Bladder inflammatory diseases cause various urinary symptoms, such as urinary frequency and painful urination, that impair quality of life. In this study, we used a mouse model of cyclophosphamide (CYP)-induced bladder inflammation and immortalized human urothelial (TRT-HU1) cells to explore the preventive potential of nobiletin (NOB), a polymethoxylated flavone enriched in citrus fruit peel, and investigate its mechanism of action in the bladder. Prophylaxis with PMF90 (60% NOB) attenuated the development of bladder inflammation and urinary symptoms in CYP-treated mice. PMF90 also reduced the upregulation of connexin 43 (Cx43), a major component of gap junction channels, in the bladder mucosa of CYP-treated mice. Stimulation of TRT-HU1 cells with the pro-inflammatory cytokine IL-1β increased Cx43 mRNA and protein expression and enhanced gap junction coupling-responses that were prevented by pre-treatment with NOB. In urothelium-specific Cx43 knockout (uCx43KO) mice, macroscopic signs of bladder inflammation and changes in voiding behavior induced by CYP treatment were significantly attenuated when compared to controls. These findings indicate the participation of urothelial Cx43 in the development of bladder inflammation and urinary symptoms in CYP-treated mice and provide pre-clinical evidence for the preventive potential of NOB through its anti-inflammatory effects on IL-1β signaling and urothelial Cx43 expression.

Day-night changes in the storage capacity of the urinary bladder are indispensable for sound sleep.
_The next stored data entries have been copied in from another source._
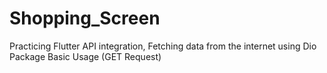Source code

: # Shopping_Screen
Practicing Flutter API integration, Fetching data from the internet using Dio Package 
Basic Usage (GET Request)
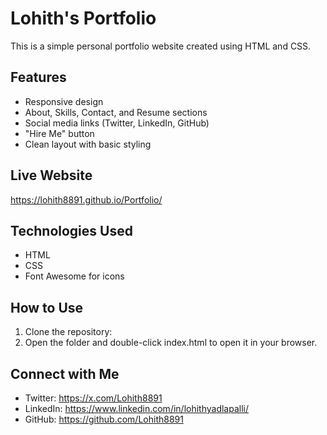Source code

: # Lohith's Portfolio

This is a simple personal portfolio website created using HTML and CSS.

## Features
- Responsive design
- About, Skills, Contact, and Resume sections
- Social media links (Twitter, LinkedIn, GitHub)
- "Hire Me" button
- Clean layout with basic styling

## Live Website
https://lohith8891.github.io/Portfolio/

## Technologies Used
- HTML
- CSS
- Font Awesome for icons

## How to Use
1. Clone the repository:
2. Open the folder and double-click index.html to open it in your browser.

## Connect with Me
- Twitter: https://x.com/Lohith8891
- LinkedIn: https://www.linkedin.com/in/lohithyadlapalli/
- GitHub: https://github.com/Lohith8891
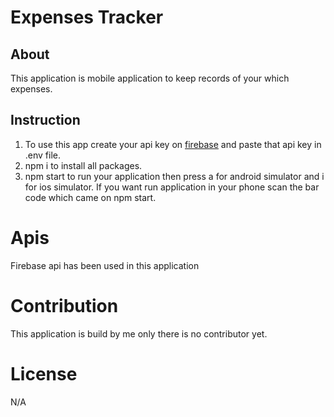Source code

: # Expenses Tracker

## About

This application is mobile application to keep records of your which expenses.

## Instruction

1. To use this app create your api key on [firebase](https://firebase.google.com/) and paste that api key in .env file.
2. npm i to install all packages.
3. npm start to run your application then press a for android simulator and i for ios simulator. If you want run application in your phone scan the bar code which came on npm start.

# Apis

Firebase api has been used in this application

# Contribution

This application is build by me only there is no contributor yet.

# License

N/A
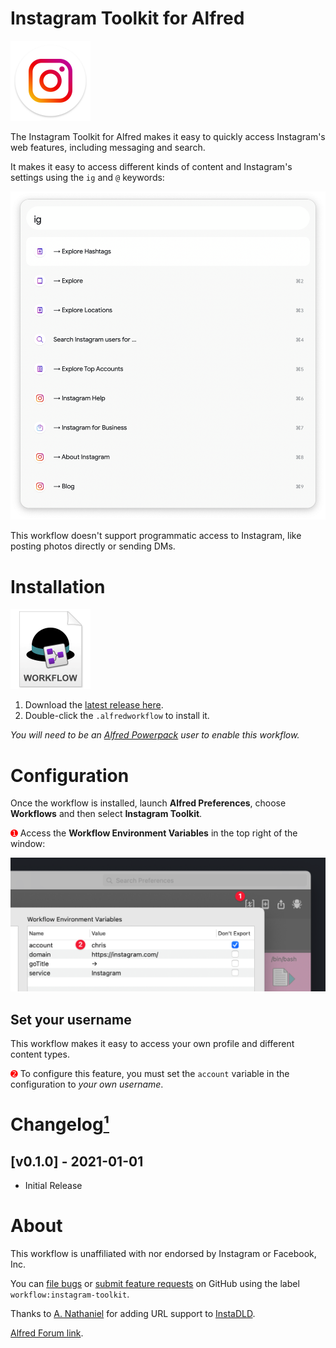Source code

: # Instagram Toolkit for Alfred

<img src="./assets/icon-instagram.png" alt="Instagram logo" width="128" height="128">

The Instagram Toolkit for Alfred makes it easy to quickly access Instagram's web features, including messaging and search.

It makes it easy to access different kinds of content and Instagram's settings using the `ig` and `@` keywords:

<img src="./assets/preview.png" alt="Preview of Instagram Toolkit">

This workflow doesn't support programmatic access to Instagram, like posting photos directly or sending DMs.

# Installation

<a href="https://github.com/chrismessina/alfred-instagram-toolkit/releases/latest"><img src="./assets/icon-workflow.png" alt="Workflow File Icon" width="128" height="128"></a>

1. Download the [latest release here](https://github.com/chrismessina/alfred-instagram-toolkit/releases/latest).
2. Double-click the `.alfredworkflow` to install it.

_You will need to be an [Alfred Powerpack](https://www.alfredapp.com/powerpack/) user to enable this workflow._


# Configuration

Once the workflow is installed, launch **Alfred Preferences**, choose **Workflows** and then select **Instagram Toolkit**.

<span style="color:red;">➊</span> Access the **Workflow Environment Variables** in the top right of the window:

<img src="./assets/workflow-config.png" alt="How to access the Alfred Workflow Environment Variables">


## Set your username

This workflow makes it easy to access your own profile and different content types.

<span style="color:red;">➋</span> To configure this feature, you must set the `account` variable in the configuration to *your own username*.

# Changelog[¹](https://keepachangelog.com/)

## [v0.1.0] - 2021-01-01
- Initial Release


# About

This workflow is unaffiliated with nor endorsed by Instagram or Facebook, Inc.

You can [file bugs](https://github.com/chrismessina/alfred-instagram-toolkit/issues/new) or [submit feature requests](https://github.com/chrismessina/alfred-instagram-toolkit/issues/new) on GitHub using the label `workflow:instagram-toolkit`.

Thanks to [A. Nathaniel](https://instagram.com/sozonome) for adding URL support to [InstaDLD](https://instadld.sznm.dev/).

<a href="https://www.alfredforum.com/topic/16387-workflow-instagram-toolkit-for-alfred/">Alfred Forum link</a>.
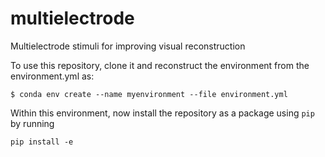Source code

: # multielectrode
Multielectrode stimuli for improving visual reconstruction

To use this repository, clone it and reconstruct the environment from the environment.yml as:

`$ conda env create --name myenvironment --file environment.yml`

Within this environment, now install the repository as a package using `pip` by running

`pip install -e`
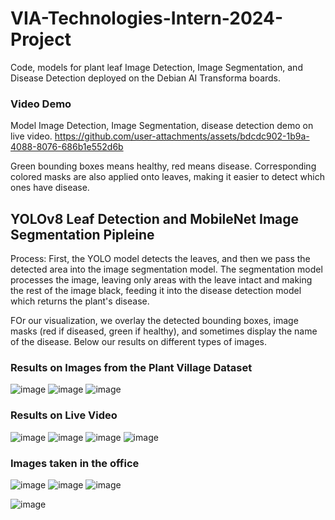 # VIA-Technologies-Intern-2024-Project
Code, models for plant leaf Image Detection, Image Segmentation, and Disease Detection deployed on
the Debian AI Transforma boards. 

### Video Demo

Model Image Detection, Image Segmentation, disease detection demo on live video. 
https://github.com/user-attachments/assets/bdcdc902-1b9a-4088-8076-686b1e552d6b

Green bounding boxes means healthy, red means disease. Corresponding colored masks are also applied onto leaves,
making it easier to detect which ones have disease. 

## YOLOv8 Leaf Detection and MobileNet Image Segmentation Pipleine
Process: First, the YOLO model detects the leaves, and then we pass the detected area into 
the image segmentation model. The segmentation model processes the image, leaving only areas with the
leave intact and making the rest of the image black, feeding it into the disease detection model which returns the plant's disease.  

FOr our visualization, we overlay the detected bounding boxes, image masks (red if diseased, green if healthy), and sometimes display the name of the disease. Below our results on different types of images. 

### Results on Images from the Plant Village Dataset
![image](https://github.com/user-attachments/assets/5b74cf1e-e90b-44eb-99e2-7cfd94df6110)
![image](https://github.com/user-attachments/assets/b0f5d9a2-f310-4e98-affa-f504fe9b47a2)
![image](https://github.com/user-attachments/assets/df5c3d22-b7ab-4d04-abfc-ddc925930b31)

### Results on Live Video
![image](https://github.com/user-attachments/assets/a1b4a973-5bad-475d-9304-5ce75fcd040a)
![image](https://github.com/user-attachments/assets/47a0a626-1e30-4a48-bb01-85e16774efe2)
![image](https://github.com/user-attachments/assets/3df0c0e5-7610-4607-b95c-873a7a0b9552)
![image](https://github.com/user-attachments/assets/9cbdf8c8-ef99-4bb3-93a3-c3d71aff9cd7)

### Images taken in the office 
![image](https://github.com/user-attachments/assets/58e2054a-f51c-439d-bd88-132bcc0dc1a4)
![image](https://github.com/user-attachments/assets/7489aa7a-e9cb-414d-9a38-d8b170b312d5)
![image](https://github.com/user-attachments/assets/3a69c471-63e4-4fa2-9039-defe73f4b31a)

![image](https://github.com/user-attachments/assets/8de149f6-286e-4594-90dd-637dbae0c06d)

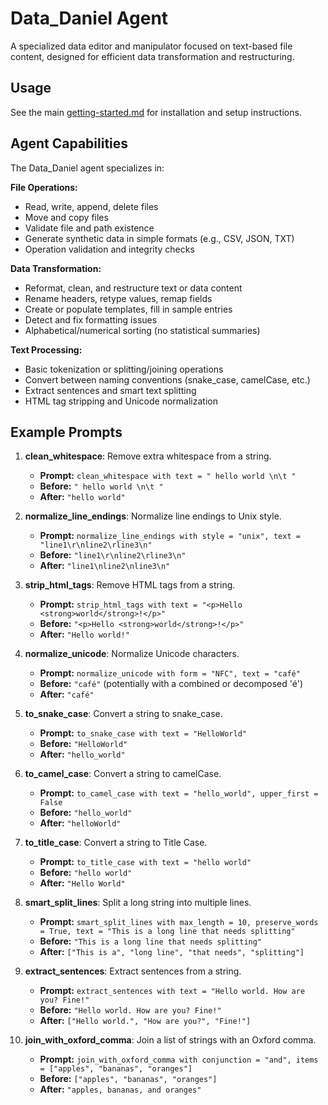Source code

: # Data_Daniel Agent

A specialized data editor and manipulator focused on text-based file content, designed for efficient data transformation and restructuring.

## Usage

See the main [getting-started.md](../ADK-getting-started.md) for installation and setup instructions.

## Agent Capabilities

The Data_Daniel agent specializes in:

**File Operations:**
- Read, write, append, delete files
- Move and copy files
- Validate file and path existence
- Generate synthetic data in simple formats (e.g., CSV, JSON, TXT)
- Operation validation and integrity checks

**Data Transformation:**
- Reformat, clean, and restructure text or data content
- Rename headers, retype values, remap fields
- Create or populate templates, fill in sample entries
- Detect and fix formatting issues
- Alphabetical/numerical sorting (no statistical summaries)

**Text Processing:**
- Basic tokenization or splitting/joining operations
- Convert between naming conventions (snake_case, camelCase, etc.)
- Extract sentences and smart text splitting
- HTML tag stripping and Unicode normalization


## Example Prompts

1. **clean_whitespace**: Remove extra whitespace from a string.
   - **Prompt:** `clean_whitespace with text = " hello world \n\t "`
   - **Before:** `" hello world \n\t "`
   - **After:** `"hello world"`

2. **normalize_line_endings**: Normalize line endings to Unix style.
   - **Prompt:** `normalize_line_endings with style = "unix", text = "line1\r\nline2\rline3\n"`
   - **Before:** `"line1\r\nline2\rline3\n"`
   - **After:** `"line1\nline2\nline3\n"`

3. **strip_html_tags**: Remove HTML tags from a string.
   - **Prompt:** `strip_html_tags with text = "<p>Hello <strong>world</strong>!</p>"`
   - **Before:** `"<p>Hello <strong>world</strong>!</p>"`
   - **After:** `"Hello world!"`

4. **normalize_unicode**: Normalize Unicode characters.
   - **Prompt:** `normalize_unicode with form = "NFC", text = "café"`
   - **Before:** `"café"` (potentially with a combined or decomposed 'é')
   - **After:** `"café"`

5. **to_snake_case**: Convert a string to snake_case.
   - **Prompt:** `to_snake_case with text = "HelloWorld"`
   - **Before:** `"HelloWorld"`
   - **After:** `"hello_world"`

6. **to_camel_case**: Convert a string to camelCase.
   - **Prompt:** `to_camel_case with text = "hello_world", upper_first = False`
   - **Before:** `"hello_world"`
   - **After:** `"helloWorld"`

7. **to_title_case**: Convert a string to Title Case.
   - **Prompt:** `to_title_case with text = "hello world"`
   - **Before:** `"hello world"`
   - **After:** `"Hello World"`

8. **smart_split_lines**: Split a long string into multiple lines.
   - **Prompt:** `smart_split_lines with max_length = 10, preserve_words = True, text = "This is a long line that needs splitting"`
   - **Before:** `"This is a long line that needs splitting"`
   - **After:** `["This is a", "long line", "that needs", "splitting"]`

9. **extract_sentences**: Extract sentences from a string.
   - **Prompt:** `extract_sentences with text = "Hello world. How are you? Fine!"`
   - **Before:** `"Hello world. How are you? Fine!"`
   - **After:** `["Hello world.", "How are you?", "Fine!"]`

10. **join_with_oxford_comma**: Join a list of strings with an Oxford comma.
    - **Prompt:** `join_with_oxford_comma with conjunction = "and", items = ["apples", "bananas", "oranges"]`
    - **Before:** `["apples", "bananas", "oranges"]`
    - **After:** `"apples, bananas, and oranges"`
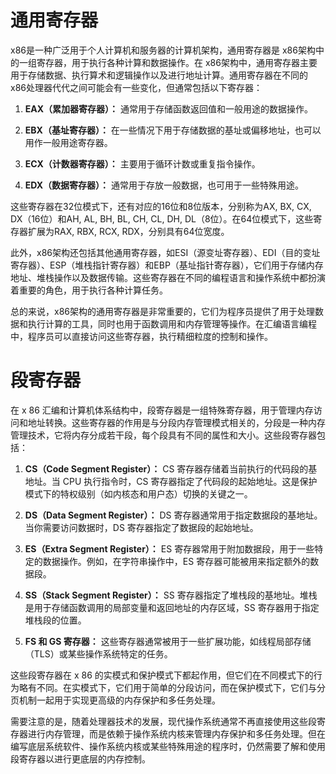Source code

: # 通用寄存器

x86是一种广泛用于个人计算机和服务器的计算机架构，通用寄存器是 x86架构中的一组寄存器，用于执行各种计算和数据操作。在 x86架构中，通用寄存器主要用于存储数据、执行算术和逻辑操作以及进行地址计算。通用寄存器在不同的 x86处理器代代之间可能会有一些变化，但通常包括以下寄存器：

1. **EAX（累加器寄存器）：** 通常用于存储函数返回值和一般用途的数据操作。

2. **EBX（基址寄存器）：** 在一些情况下用于存储数据的基址或偏移地址，也可以用作一般用途寄存器。

3. **ECX（计数器寄存器）：** 主要用于循环计数或重复指令操作。

4. **EDX（数据寄存器）：** 通常用于存放一般数据，也可用于一些特殊用途。

这些寄存器在32位模式下，还有对应的16位和8位版本，分别称为AX, BX, CX, DX（16位）和AH, AL, BH, BL, CH, CL, DH, DL（8位）。在64位模式下，这些寄存器扩展为RAX, RBX, RCX, RDX，分别具有64位宽度。

此外，x86架构还包括其他通用寄存器，如ESI（源变址寄存器）、EDI（目的变址寄存器）、ESP（堆栈指针寄存器）和EBP（基址指针寄存器），它们用于存储内存地址、堆栈操作以及数据传输。这些寄存器在不同的编程语言和操作系统中都扮演着重要的角色，用于执行各种计算任务。

总的来说，x86架构的通用寄存器是非常重要的，它们为程序员提供了用于处理数据和执行计算的工具，同时也用于函数调用和内存管理等操作。在汇编语言编程中，程序员可以直接访问这些寄存器，执行精细粒度的控制和操作。

# 段寄存器

在 x 86 汇编和计算机体系结构中，段寄存器是一组特殊寄存器，用于管理内存访问和地址转换。这些寄存器的作用是与分段内存管理模式相关的，分段是一种内存管理技术，它将内存分成若干段，每个段具有不同的属性和大小。这些段寄存器包括：

1. **CS（Code Segment Register）：** CS 寄存器存储着当前执行的代码段的基地址。当 CPU 执行指令时，CS 寄存器指定了代码段的起始地址。这是保护模式下的特权级别（如内核态和用户态）切换的关键之一。

2. **DS（Data Segment Register）：** DS 寄存器通常用于指定数据段的基地址。当你需要访问数据时，DS 寄存器指定了数据段的起始地址。

3. **ES（Extra Segment Register）：** ES 寄存器常用于附加数据段，用于一些特定的数据操作。例如，在字符串操作中，ES 寄存器可能被用来指定额外的数据段。

4. **SS（Stack Segment Register）：** SS 寄存器指定了堆栈段的基地址。堆栈是用于存储函数调用的局部变量和返回地址的内存区域，SS 寄存器用于指定堆栈段的位置。

5. **FS 和 GS 寄存器：** 这些寄存器通常被用于一些扩展功能，如线程局部存储（TLS）或某些操作系统特定的任务。

这些段寄存器在 x 86 的实模式和保护模式下都起作用，但它们在不同模式下的行为略有不同。在实模式下，它们用于简单的分段访问，而在保护模式下，它们与分页机制一起用于实现更高级的内存保护和多任务处理。

需要注意的是，随着处理器技术的发展，现代操作系统通常不再直接使用这些段寄存器进行内存管理，而是依赖于操作系统内核来管理内存保护和多任务处理。但在编写底层系统软件、操作系统内核或某些特殊用途的程序时，仍然需要了解和使用段寄存器以进行更底层的内存控制。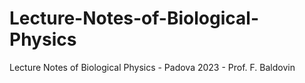 
# Lecture-Notes-of-Biological-Physics

 Lecture Notes of Biological Physics - Padova 2023 - Prof. F. Baldovin
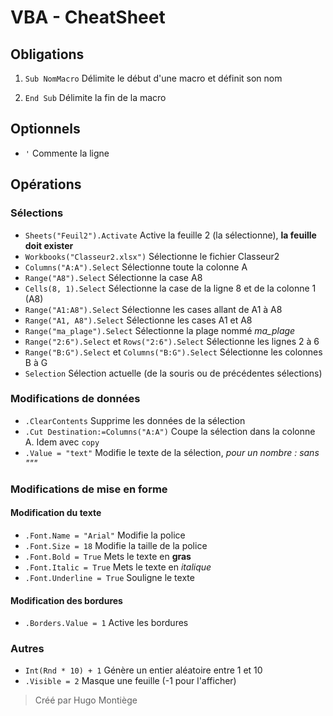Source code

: # VBA - CheatSheet


## Obligations

1. ``Sub NomMacro`` Délimite le début d'une macro et définit son nom


2. ``End Sub`` Délimite la fin de la macro


## Optionnels

- ``'`` Commente la ligne


## Opérations

### Sélections
- ``Sheets("Feuil2").Activate`` Active la feuille 2 (la sélectionne), **la feuille doit exister**
- ``Workbooks("Classeur2.xlsx")`` Sélectionne le fichier Classeur2
- ``Columns("A:A").Select`` Sélectionne toute la colonne A
- ``Range("A8").Select`` Sélectionne la case A8
- ``Cells(8, 1).Select`` Sélectionne la case de la ligne 8 et de la colonne 1 (A8)
- ``Range("A1:A8").Select`` Sélectionne les cases allant de A1 à A8
- ``Range("A1, A8").Select`` Sélectionne les cases A1 et A8
- ``Range("ma_plage").Select`` Sélectionne la plage nommé *ma_plage*
- ``Range("2:6").Select`` et ``Rows("2:6").Select`` Sélectionne les lignes 2 à 6
- ``Range("B:G").Select`` et ``Columns("B:G").Select`` Sélectionne les colonnes B à G
- ``Selection`` Sélection actuelle (de la souris ou de précédentes sélections)

### Modifications de données
- ``.ClearContents`` Supprime les données de la sélection
- ``.Cut Destination:=Columns("A:A")`` Coupe la sélection dans la colonne A. Idem avec ``copy``
- ``.Value = "text"`` Modifie le texte de la sélection, *pour un nombre : sans """*

### Modifications de mise en forme
#### Modification du texte
- ``.Font.Name = "Arial"`` Modifie la police
- ``.Font.Size = 18`` Modifie la taille de la police
- ``.Font.Bold = True`` Mets le texte en **gras**
- ``.Font.Italic = True`` Mets le texte en _italique_
- ``.Font.Underline = True`` Souligne le texte

#### Modification des bordures
- ``.Borders.Value = 1`` Active les bordures



### Autres
- ``Int(Rnd * 10) + 1`` Génère un entier aléatoire entre 1 et 10
- ``.Visible = 2`` Masque une feuille (-1 pour l'afficher)

> Créé par Hugo Montiège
Connexin 43 (Cx43), a major gap junction protein, forms hemichannels as a pathway of ATP in other cell types, and the urinary bladder utilizes ATP as a mechanotransduction signals to modulate its capacity. Here, we demonstrate that the circadian clock of the urothelium regulates diurnal ATP release through Cx43 hemichannels. Cx43 was expressed in human and mouse urothelium, and clock genes oscillated in the mouse urothelium accompanied by daily cycles in the expression of Cx43 and extracellular ATP release into the bladder lumen. Equivalent chronological changes in Cx43 and ATP were observed in immortalized human urothelial cells, but these diurnal changes were lost in both arrhythmic Bmal1-knockout mice and in BMAL1-knockdown urothelial cells. ATP release was increased by Cx43 overexpression and was decreased in Cx43 knockdown or in the presence of a selective Cx43 hemichannel blocker, which indicated that Cx43 hemichannels are considered part of the components regulating ATP release in the urothelium. Thus, a functional circadian rhythm exists in the urothelium, and coordinates Cx43 expression and function as hemichannels that provide a direct pathway of ATP release for mechanotransduction and signalling in the urothelium.